Erica Falck, trente-cinq ans, auteur de biographies installée dans une petite ville paisible de la côte ouest suédoise, découvre le cadavre aux poignets tailladés d'une amie d'enfance, Alexandra Wijkner, nue dans une baignoire d'eau gelée. Impliquée malgré elle dans l'enquête (à moins qu'une certaine tendance naturelle à fouiller la vie des autres ne soit ici à l'œuvre), Erica se convainc très vite qu'il ne s'agit pas d'un suicide. Sur ce point - et sur beaucoup d'autres -, l'inspecteur Patrik Hedström, amoureux transi, la rejoint. A la conquête de la vérité, stimulée par un amour naissant, Erica, enquêtrice au foyer façon Desperate Housewives, plonge clans les strates d'une petite société provinciale qu'elle croyait bien connaître et découvre ses secrets, d'autant plus sombres que sera bientôt trouvé le corps d'un peintre clochard - autre mise en scène de suicide. Au-delà d'une maîtrise évidente des règles de l'enquête et de ses rebondissements, Camilla Läckberg sait à merveille croquer des personnages complexes et - tout à fait dans la ligne de créateurs comme Simenon ou Chabrol - disséquer une petite communauté dont la surface tranquille cache des eaux bien plus troubles qu'on ne le pense.
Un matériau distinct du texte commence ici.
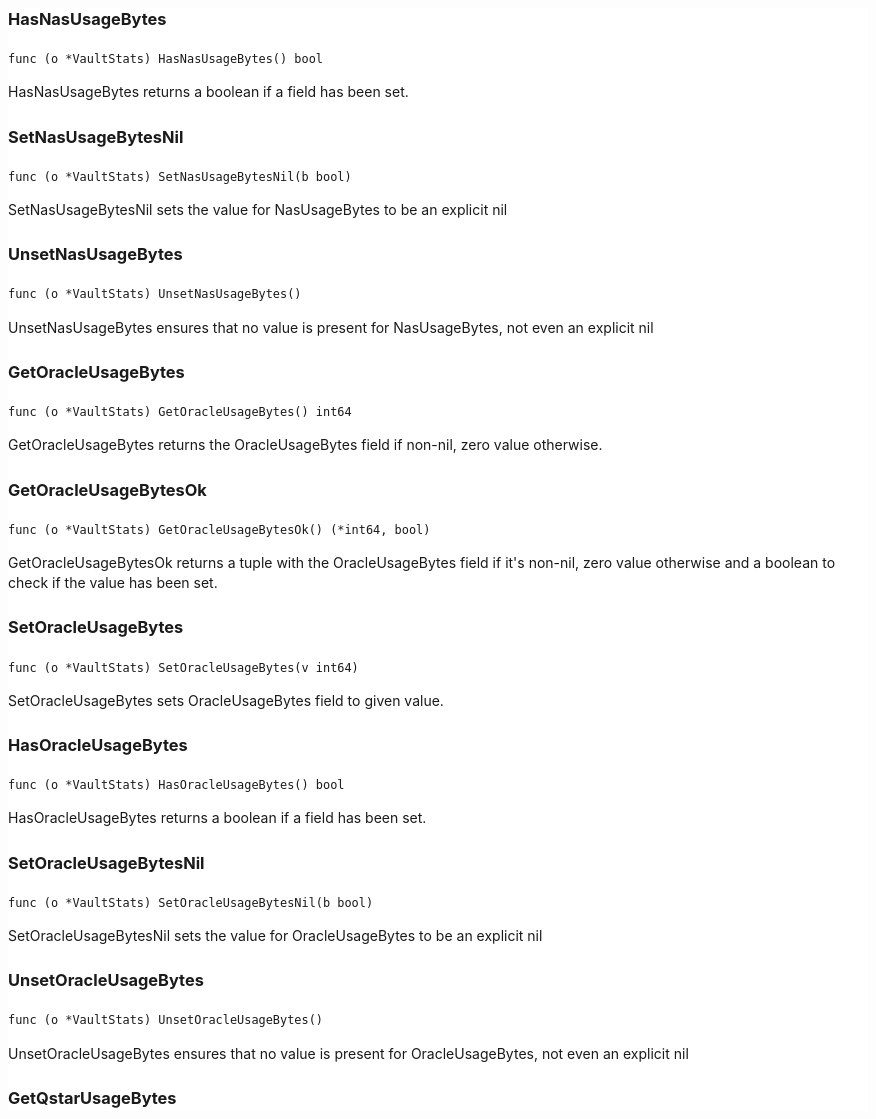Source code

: ### HasNasUsageBytes

`func (o *VaultStats) HasNasUsageBytes() bool`

HasNasUsageBytes returns a boolean if a field has been set.

### SetNasUsageBytesNil

`func (o *VaultStats) SetNasUsageBytesNil(b bool)`

 SetNasUsageBytesNil sets the value for NasUsageBytes to be an explicit nil

### UnsetNasUsageBytes
`func (o *VaultStats) UnsetNasUsageBytes()`

UnsetNasUsageBytes ensures that no value is present for NasUsageBytes, not even an explicit nil
### GetOracleUsageBytes

`func (o *VaultStats) GetOracleUsageBytes() int64`

GetOracleUsageBytes returns the OracleUsageBytes field if non-nil, zero value otherwise.

### GetOracleUsageBytesOk

`func (o *VaultStats) GetOracleUsageBytesOk() (*int64, bool)`

GetOracleUsageBytesOk returns a tuple with the OracleUsageBytes field if it's non-nil, zero value otherwise
and a boolean to check if the value has been set.

### SetOracleUsageBytes

`func (o *VaultStats) SetOracleUsageBytes(v int64)`

SetOracleUsageBytes sets OracleUsageBytes field to given value.

### HasOracleUsageBytes

`func (o *VaultStats) HasOracleUsageBytes() bool`

HasOracleUsageBytes returns a boolean if a field has been set.

### SetOracleUsageBytesNil

`func (o *VaultStats) SetOracleUsageBytesNil(b bool)`

 SetOracleUsageBytesNil sets the value for OracleUsageBytes to be an explicit nil

### UnsetOracleUsageBytes
`func (o *VaultStats) UnsetOracleUsageBytes()`

UnsetOracleUsageBytes ensures that no value is present for OracleUsageBytes, not even an explicit nil
### GetQstarUsageBytes
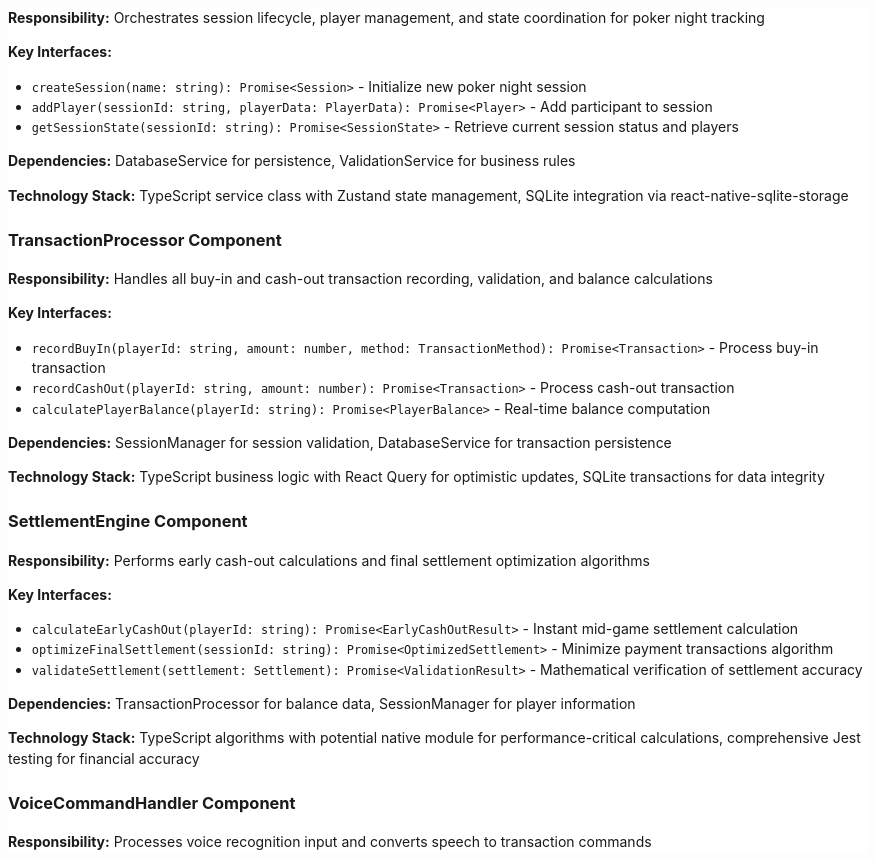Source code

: **Responsibility:** Orchestrates session lifecycle, player management, and state coordination for poker night tracking

**Key Interfaces:**
- `createSession(name: string): Promise<Session>` - Initialize new poker night session
- `addPlayer(sessionId: string, playerData: PlayerData): Promise<Player>` - Add participant to session
- `getSessionState(sessionId: string): Promise<SessionState>` - Retrieve current session status and players

**Dependencies:** DatabaseService for persistence, ValidationService for business rules

**Technology Stack:** TypeScript service class with Zustand state management, SQLite integration via react-native-sqlite-storage

### TransactionProcessor Component

**Responsibility:** Handles all buy-in and cash-out transaction recording, validation, and balance calculations

**Key Interfaces:**
- `recordBuyIn(playerId: string, amount: number, method: TransactionMethod): Promise<Transaction>` - Process buy-in transaction
- `recordCashOut(playerId: string, amount: number): Promise<Transaction>` - Process cash-out transaction
- `calculatePlayerBalance(playerId: string): Promise<PlayerBalance>` - Real-time balance computation

**Dependencies:** SessionManager for session validation, DatabaseService for transaction persistence

**Technology Stack:** TypeScript business logic with React Query for optimistic updates, SQLite transactions for data integrity

### SettlementEngine Component

**Responsibility:** Performs early cash-out calculations and final settlement optimization algorithms

**Key Interfaces:**
- `calculateEarlyCashOut(playerId: string): Promise<EarlyCashOutResult>` - Instant mid-game settlement calculation
- `optimizeFinalSettlement(sessionId: string): Promise<OptimizedSettlement>` - Minimize payment transactions algorithm
- `validateSettlement(settlement: Settlement): Promise<ValidationResult>` - Mathematical verification of settlement accuracy

**Dependencies:** TransactionProcessor for balance data, SessionManager for player information

**Technology Stack:** TypeScript algorithms with potential native module for performance-critical calculations, comprehensive Jest testing for financial accuracy

### VoiceCommandHandler Component

**Responsibility:** Processes voice recognition input and converts speech to transaction commands
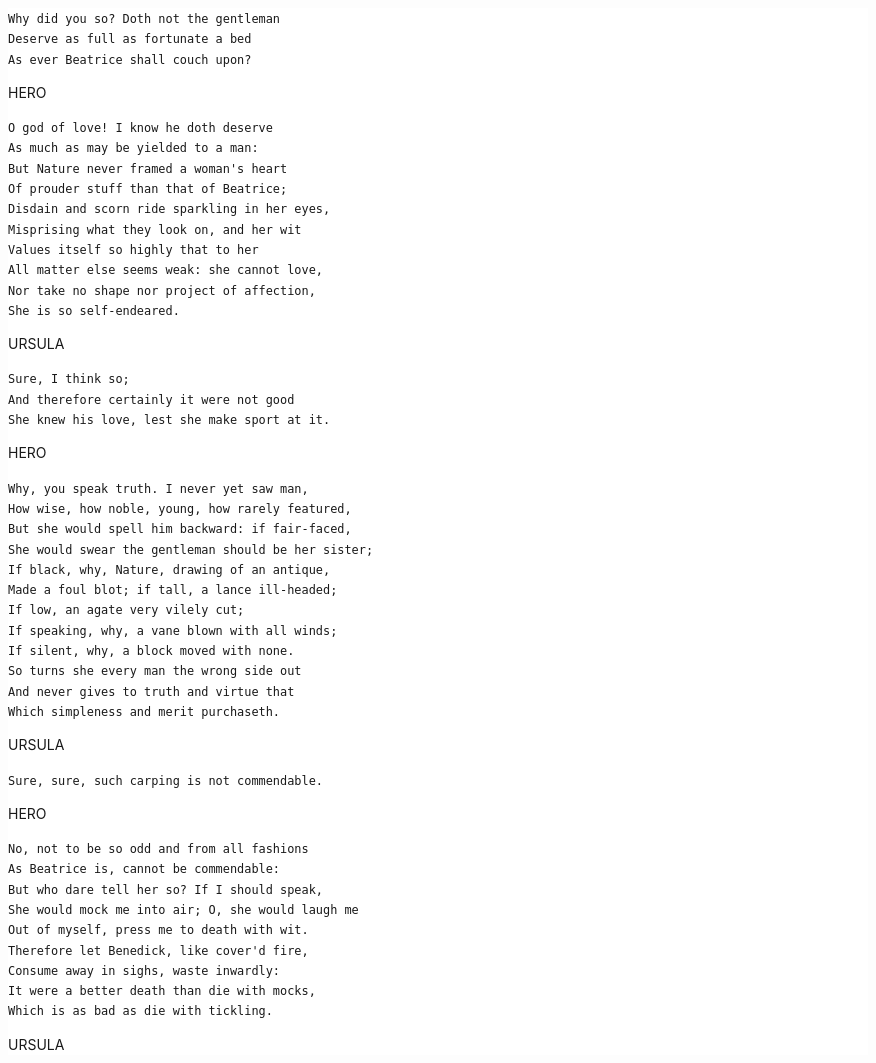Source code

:     Why did you so? Doth not the gentleman
    Deserve as full as fortunate a bed
    As ever Beatrice shall couch upon?

HERO

    O god of love! I know he doth deserve
    As much as may be yielded to a man:
    But Nature never framed a woman's heart
    Of prouder stuff than that of Beatrice;
    Disdain and scorn ride sparkling in her eyes,
    Misprising what they look on, and her wit
    Values itself so highly that to her
    All matter else seems weak: she cannot love,
    Nor take no shape nor project of affection,
    She is so self-endeared.

URSULA

    Sure, I think so;
    And therefore certainly it were not good
    She knew his love, lest she make sport at it.

HERO

    Why, you speak truth. I never yet saw man,
    How wise, how noble, young, how rarely featured,
    But she would spell him backward: if fair-faced,
    She would swear the gentleman should be her sister;
    If black, why, Nature, drawing of an antique,
    Made a foul blot; if tall, a lance ill-headed;
    If low, an agate very vilely cut;
    If speaking, why, a vane blown with all winds;
    If silent, why, a block moved with none.
    So turns she every man the wrong side out
    And never gives to truth and virtue that
    Which simpleness and merit purchaseth.

URSULA

    Sure, sure, such carping is not commendable.

HERO

    No, not to be so odd and from all fashions
    As Beatrice is, cannot be commendable:
    But who dare tell her so? If I should speak,
    She would mock me into air; O, she would laugh me
    Out of myself, press me to death with wit.
    Therefore let Benedick, like cover'd fire,
    Consume away in sighs, waste inwardly:
    It were a better death than die with mocks,
    Which is as bad as die with tickling.

URSULA

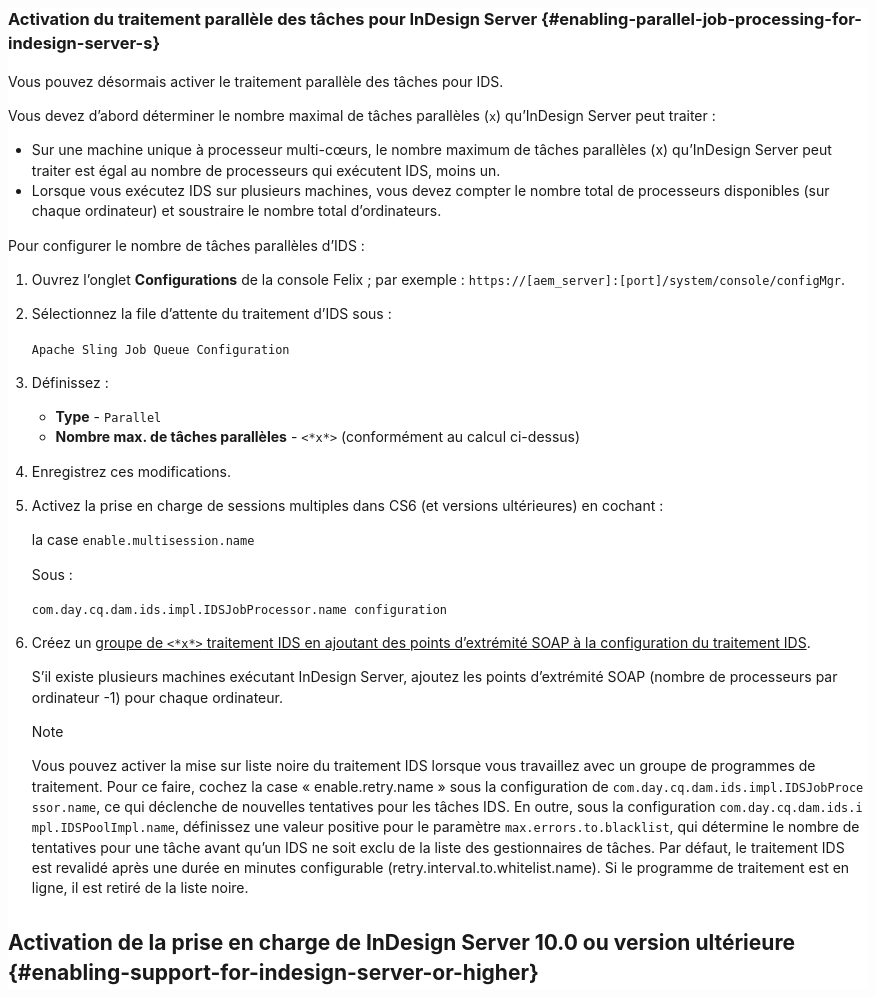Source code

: ### Activation du traitement parallèle des tâches pour InDesign Server {#enabling-parallel-job-processing-for-indesign-server-s}

Vous pouvez désormais activer le traitement parallèle des tâches pour IDS.

Vous devez d’abord déterminer le nombre maximal de tâches parallèles (`x`) qu’InDesign Server peut traiter :

* Sur une machine unique à processeur multi-cœurs, le nombre maximum de tâches parallèles (x) qu’InDesign Server peut traiter est égal au nombre de processeurs qui exécutent IDS, moins un.
* Lorsque vous exécutez IDS sur plusieurs machines, vous devez compter le nombre total de processeurs disponibles (sur chaque ordinateur) et soustraire le nombre total d’ordinateurs.

Pour configurer le nombre de tâches parallèles d’IDS :

1. Ouvrez l’onglet **Configurations** de la console Felix ; par exemple :   `https://[aem_server]:[port]/system/console/configMgr`.

1. Sélectionnez la file d’attente du traitement d’IDS sous :

   `Apache Sling Job Queue Configuration`

1. Définissez :

   * **Type** - `Parallel`
   * **Nombre max. de tâches parallèles** - `<*x*>` (conformément au calcul ci-dessus)

1. Enregistrez ces modifications.
1. Activez la prise en charge de sessions multiples dans CS6 (et versions ultérieures) en cochant :

   la case `enable.multisession.name`

   Sous :

   `com.day.cq.dam.ids.impl.IDSJobProcessor.name configuration`

1. Créez un [groupe de `<*x*>` traitement IDS en ajoutant des points d’extrémité SOAP à la configuration du traitement IDS](#configuring-the-proxy-worker-for-indesign-server).

   S’il existe plusieurs machines exécutant InDesign Server, ajoutez les points d’extrémité SOAP (nombre de processeurs par ordinateur -1) pour chaque ordinateur.

   >[!NOTE]
   Vous pouvez activer la mise sur liste noire du traitement IDS lorsque vous travaillez avec un groupe de programmes de traitement.
   Pour ce faire, cochez la case « enable.retry.name » sous la configuration de `com.day.cq.dam.ids.impl.IDSJobProcessor.name`, ce qui déclenche de nouvelles tentatives pour les tâches IDS.
   En outre, sous la configuration `com.day.cq.dam.ids.impl.IDSPoolImpl.name`, définissez une valeur positive pour le paramètre `max.errors.to.blacklist`, qui détermine le nombre de tentatives pour une tâche avant qu’un IDS ne soit exclu de la liste des gestionnaires de tâches.
   Par défaut, le traitement IDS est revalidé après une durée en minutes configurable (retry.interval.to.whitelist.name). Si le programme de traitement est en ligne, il est retiré de la liste noire.

## Activation de la prise en charge de InDesign Server 10.0 ou version ultérieure   {#enabling-support-for-indesign-server-or-higher}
J'étais très impatiente de découvrir les romans de Camilla Läckerg. Dans mon esprit, ces romans avaient tout du polar noir façon Steg Larsson. Quelle ne fut pas ma surprise de découvrir que ce n'était pas du tout le cas. Là où Steg Larsson est froid et journalistique, comme son personnage Super Blomkvist, Camilla Läckberg fait preuve de beaucoup plus de sensibilité, à la fois dans son traitement des personnages et de l'histoire. On est loin de la Suède noire. L'enquête se mêle habilement à la vie quotidienne suédoise, à ses travers et à ses bons côtés. Les bons sentiments côtoient ceux les plus sombres et le lecteur se retrouve plongé au coeur du Suède réelle. Ce n'est pas que la Suède de Steg Larsson n'est pas réelle, mais elle est tout de même particulièrement froide et loin de l'image idyllique des pays nordiques.

Plus proche d'une Agatha Christie, Camilla Läckberg dévoile les travers suédois par les yeux d'Erica Flack et de Patrick Hedström. Personnages touchants grâce à leur particularité tout à fait humaine: elle rêve de perdre du poids et lui a du mal à se reconstruire après un divorce douloureux, ils nous entraînent dans une enquête intimiste dans la petite ville côtière de Fjällbacka.
Lorsque Erica découvre le cadavre de son ancienne meilleure amie, de nombreux souvenirs ressurgissent: comme le départ précipité d'Alex pour Göteborg, et leur séparation définitive. De retour dans sa ville natale après la mort de ses parents, la vie de l'écrivain est plus que chamboulée. Pour couronner le tout, le mari de sa soeur, Lucas, veut vendre leur maison familiale pour en tirer profit: et Anna qui ne semble pas réagir...quelque chose se trame et la jeune femme est bien décidé à le découvrir. De son côté Patrick Hedström ne croit pas à sa chance tandis que son amour de jeunesse réapparaît dans sa vie. Heureux mais perplexe,il s'attèle à sa nouvelle enquête avec bonheur, même si ce qu'il s'apprête à découvrir est loin d'être réjouissant.

L'écriture de Camilla Läckerg est prenante, simple mais belle, réaliste sans l'être à l'excès, elle n'a pas ce côté fleur bleue de beaucoup d'auteure. Elle décrit sans complexe les interrogations de ces personnages, leur angoisse et leur attente sans être jamais vulgaire. Si chez Steg Larsson les personnages sont tranchés, presqu'à l'extrême, il y a chez Camilla Läckberg une sensibilité particulière, elle laisse évoluer ses personnages, tantôt haineux, tantôt aimants, tantôt faibles et tantôt forts, ils apparaissent sous un jour contrasté, parfait pour une enquête policière.

L'intrigue est prenante car derrière tous ces sourires et ces bonnes manières ce cache le meurtrier d'Alexandra Wijkner, mais pour quelle raison cette jeune femme discrète méritait-elle de mourir? Pourquoi passait-elle de nombreux week-end seule dans sa maison natale? Qui menaçait-elle? Erica sent tout de suite que quelque chose ne va pas dans toute cette histoire, comme si le portrait que les gens faisait d'Alex ne correspondait pas à ce qu'elle connaissait d'elle. C'est ce qu'elle entend bien découvrir aux côtés de Patrick Hedström.

Une série qui débute sous les meilleures auspices.